The climax, despite featuring a human-versus-demon showdown, lacks any real tension. The use of practical sets in there is a welcome touch, but the visual effects elsewhere remain unimpressive.

It is also not easy to ignore the obvious attempt to tap into the success of the Bhool Bhulaiyaa franchise, which Priyadarshan and Akshay Kumar inadvertently helped launch in 2007.

Unfortunately, Bhooth Bangla feels like a rejected draft from that universe and that’s saying something. There is even a point where you can easily imagine Mere Dholna fitting into the film better than the song that is actually there.
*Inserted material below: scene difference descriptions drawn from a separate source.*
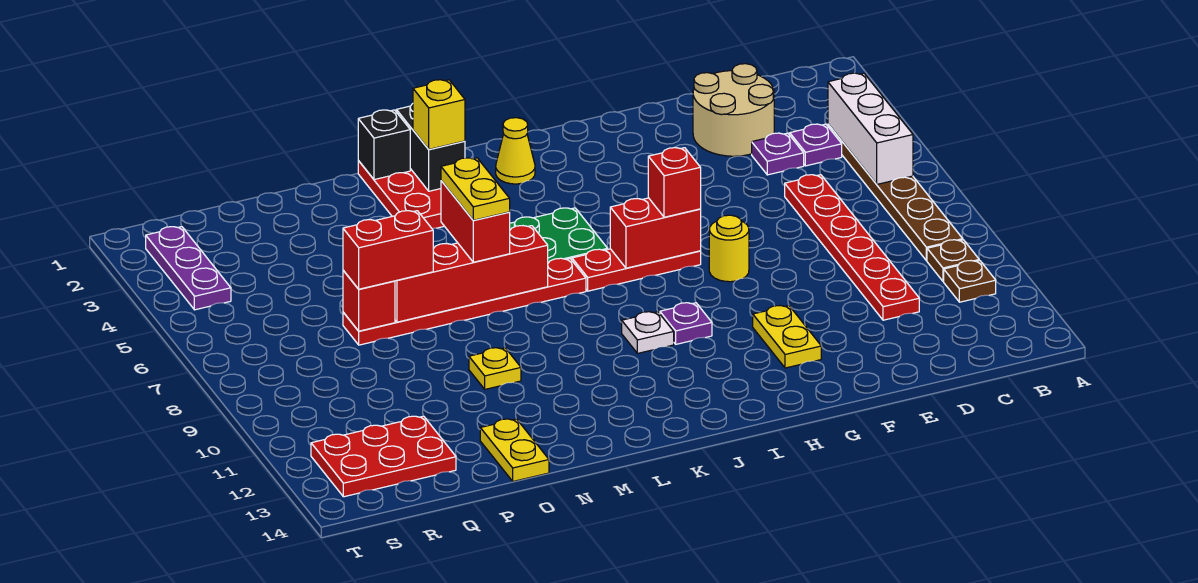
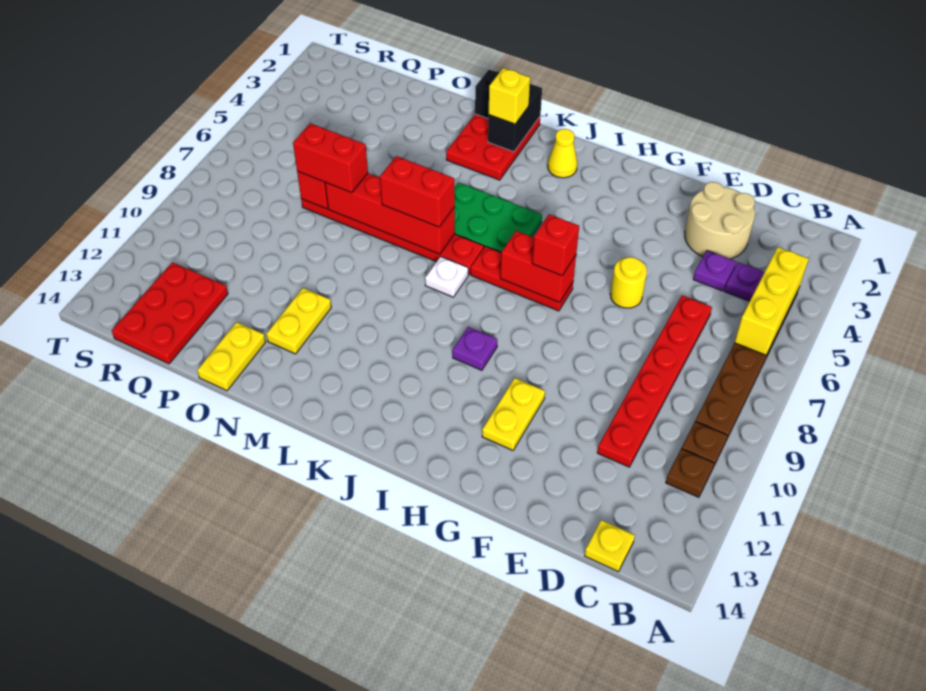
white 1x3 brick [828,73,913,184] -> yellow 1x3 brick [735,247,809,355]
yellow 1x1 round brick [709,215,749,282] -> yellow 1x1 round brick moved to [610,257,647,308]
white 1x1 plate [622,312,674,353] -> white 1x1 plate moved to [425,256,468,297]
red 1x2 brick [441,181,510,262] -> red 1x2 brick turned to [380,156,455,227]
yellow 1x2 plate [441,158,510,220] -> yellow 1x2 plate moved to [266,288,331,354]
yellow 1x1 plate [469,348,521,389] -> yellow 1x1 plate moved to [585,520,635,572]
red 2x3 plate [311,416,456,497] -> red 2x3 plate turned to [112,262,228,364]
purple 1x3 plate [146,227,231,310] -> none

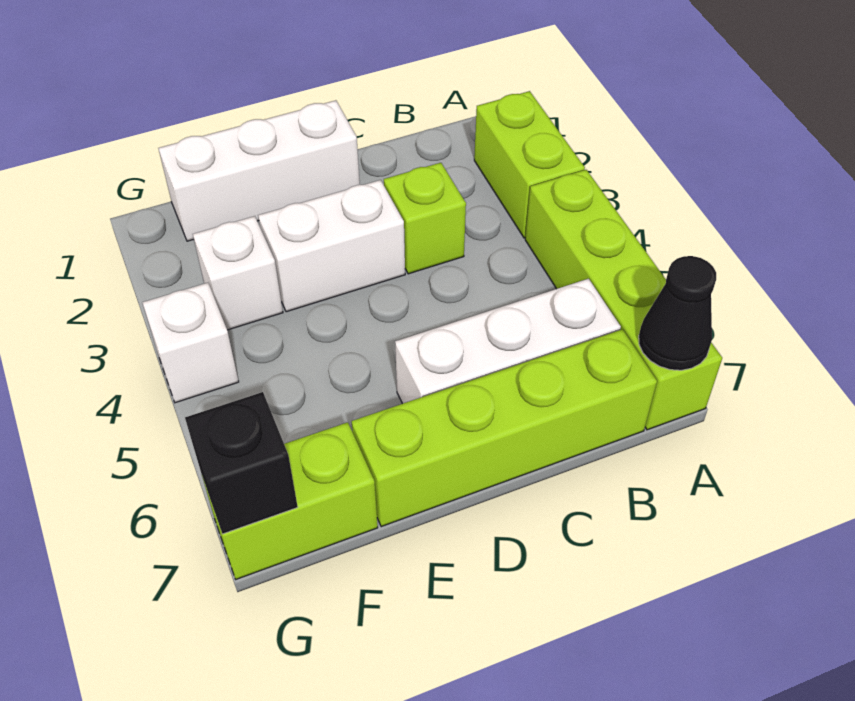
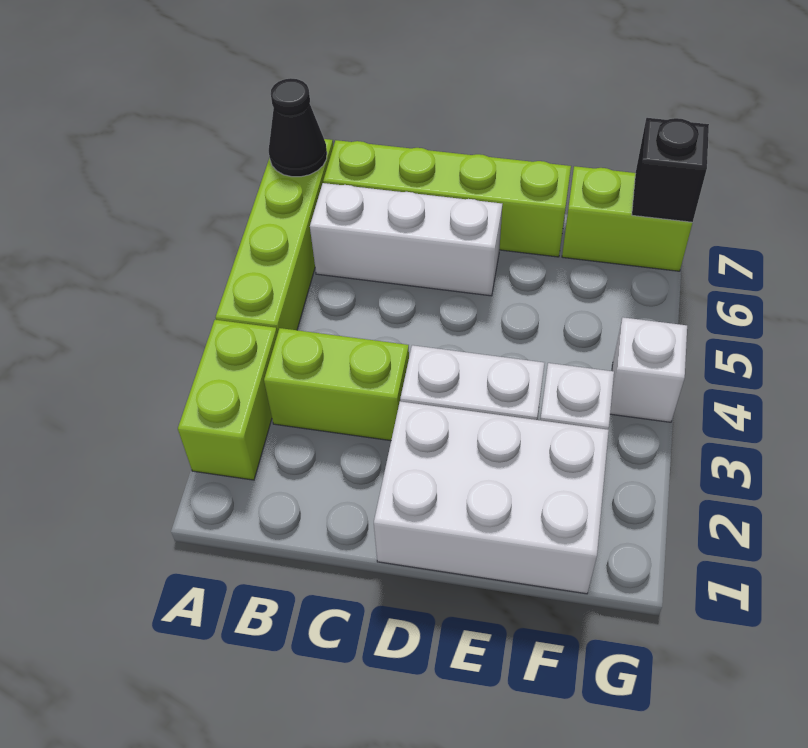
lime 1x1 brick [384,163,466,274] -> lime 1x2 brick [264,328,409,441]
white 1x3 brick [158,100,360,241] -> white 2x3 brick [374,401,609,594]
Technically, too, the film feels scattered. For all their flaws, at the very least, the Bhool Bhulaiyaa films had a certain visual vibrancy.

Here, several shots suffer from oddly placed camera angles that look awkward on screen, and the editing often feels out of sync. The film lingers excessively on reaction shots, at times making you wonder whether the actor delivering the dialogue was even present in the same frame.

Akshay Kumar’s Miscasting

And then there is Akshay Kumar.

I have seen him salvage weaker films through his impeccable comic timing, but here, he feels miscast, and his casting only amplifies the miscasting around him.

Watching Jisshu Sengupta, who clearly looks younger despite the makeup, play his father is unintentionally hilarious. Every time Akshay calls him ‘Baba‘, I chuckled.

Even if you try to overlook the miscasting (which is difficult, given how frequently the film reminds you of it), Akshay’s performance feels laboured and forced. He is unable to elevate the weak material here, and instead, he and his co-actors — Paresh Rawal, Rajpal Yadav, and the late Asrani — default to loudness, delivering punchlines at high volume and with exaggerated rudeness.

He is particularly uncomfortable to watch in the major flashback portion, where his age becomes evident, the styling does him no favours, and the performance becomes unintentionally hilarious.

Then there is Tabu, reduced to a baffling, poorly-written cameo that makes you wonder the amount on the cheque the producers wrote to convince her to just show up on the sets.

Wamiqa Gabbi, meanwhile, drifts in and out of the narrative with little purpose. Her character’s twist is fairly obvious, though the film treats it as a major reveal. It hardly needs stating that she and Akshay Kumar make for an awkward pairing.

Towards the end, a character says, ‘Isko bura sapna samajh ke bhool jao.’

I felt that was directed straight at me. I wish I could, bro. I really do.